Collected data

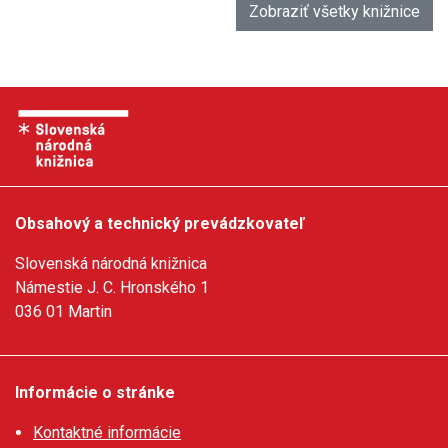
Zobraziť všetky knižnice
Obsahový a technický prevádzkovateľ
Slovenská národná knižnica
Námestie J. C. Hronského 1
036 01 Martin
Informácie o stránke
Kontaktné informácie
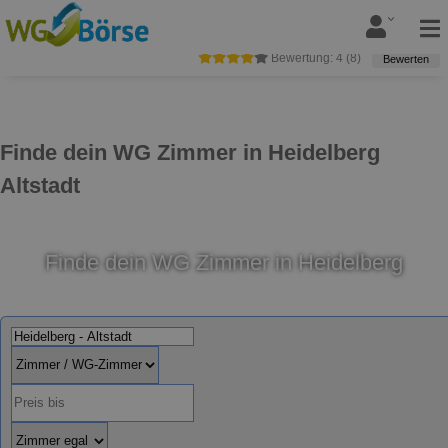
Bewertung:
4
(
8
)
Bewerten
Finde dein WG Zimmer in Heidelberg
Altstadt
Finde dein WG Zimmer in Heidelberg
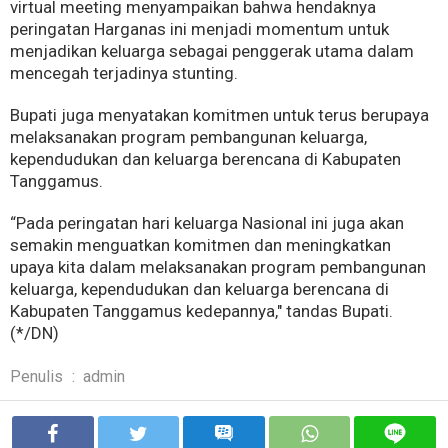
virtual meeting menyampaikan bahwa hendaknya
peringatan Harganas ini menjadi momentum untuk
menjadikan keluarga sebagai penggerak utama dalam
mencegah terjadinya stunting.
Bupati juga menyatakan komitmen untuk terus berupaya
melaksanakan program pembangunan keluarga,
kependudukan dan keluarga berencana di Kabupaten
Tanggamus.
“Pada peringatan hari keluarga Nasional ini juga akan
semakin menguatkan komitmen dan meningkatkan
upaya kita dalam melaksanakan program pembangunan
keluarga, kependudukan dan keluarga berencana di
Kabupaten Tanggamus kedepannya," tandas Bupati.
(*/DN)
Penulis
:
admin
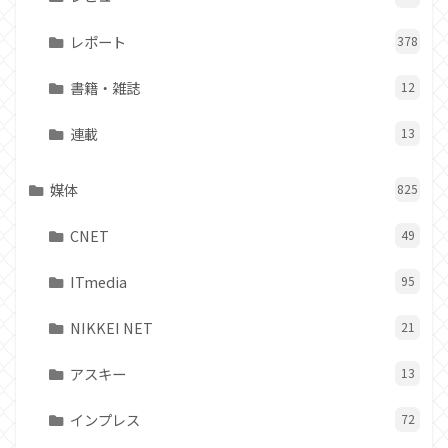
レポート
378
書籍・雑誌
12
連載
13
媒体
825
CNET
49
ITmedia
95
NIKKEI NET
21
アスキー
13
インプレス
72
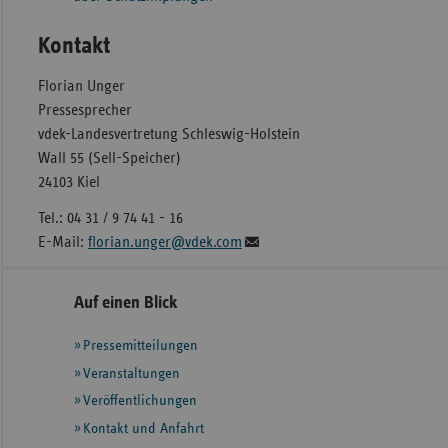
Kontakt
Florian Unger
Pressesprecher
vdek-Landesvertretung Schleswig-Holstein
Wall 55 (Sell-Speicher)
24103 Kiel
Tel.: 04 31 / 9 74 41 - 16
E-Mail:
florian.unger@vdek.com
Seitennavigation
Seitenleiste
Auf einen Blick
mit
Pressemitteilungen
weiteren
Informationen
Veranstaltungen
Veröffentlichungen
Kontakt und Anfahrt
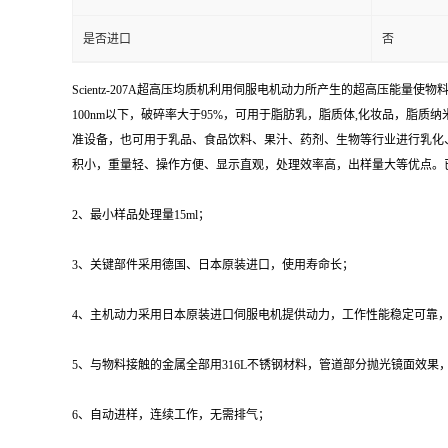
是否进口
否
Scientz-207A超高压均质机利用伺服电机动力所产生的超高压
100nm以下，破碎率大于95%，可用于脂肪乳，脂质体,化妆品，
准设备，也可用于乳品、食品饮料、果汁、药剂、生物等行业进行乳化、
积小，重量轻、操作方便、显示直观，处理效率高，出样量大等优点。已
2、最小样品处理量15ml；
3、关键部件采用德国、日本原装进口，使用寿命长；
4、主机动力采用日本原装进口伺服电机提供动力，工作性能稳定可靠
5、与物料接触的金属全部用316L不锈钢材料，管道部分抛光镜面效
6、自动进样，连续工作，无需排气；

--- Aim of the exercise ---
For each line in the records that contains the word "Kabupaten", make a copy.

--- Answer area ---
kependudukan dan keluarga berencana di Kabupaten
Kabupaten Tanggamus kedepannya," tandas Bupati.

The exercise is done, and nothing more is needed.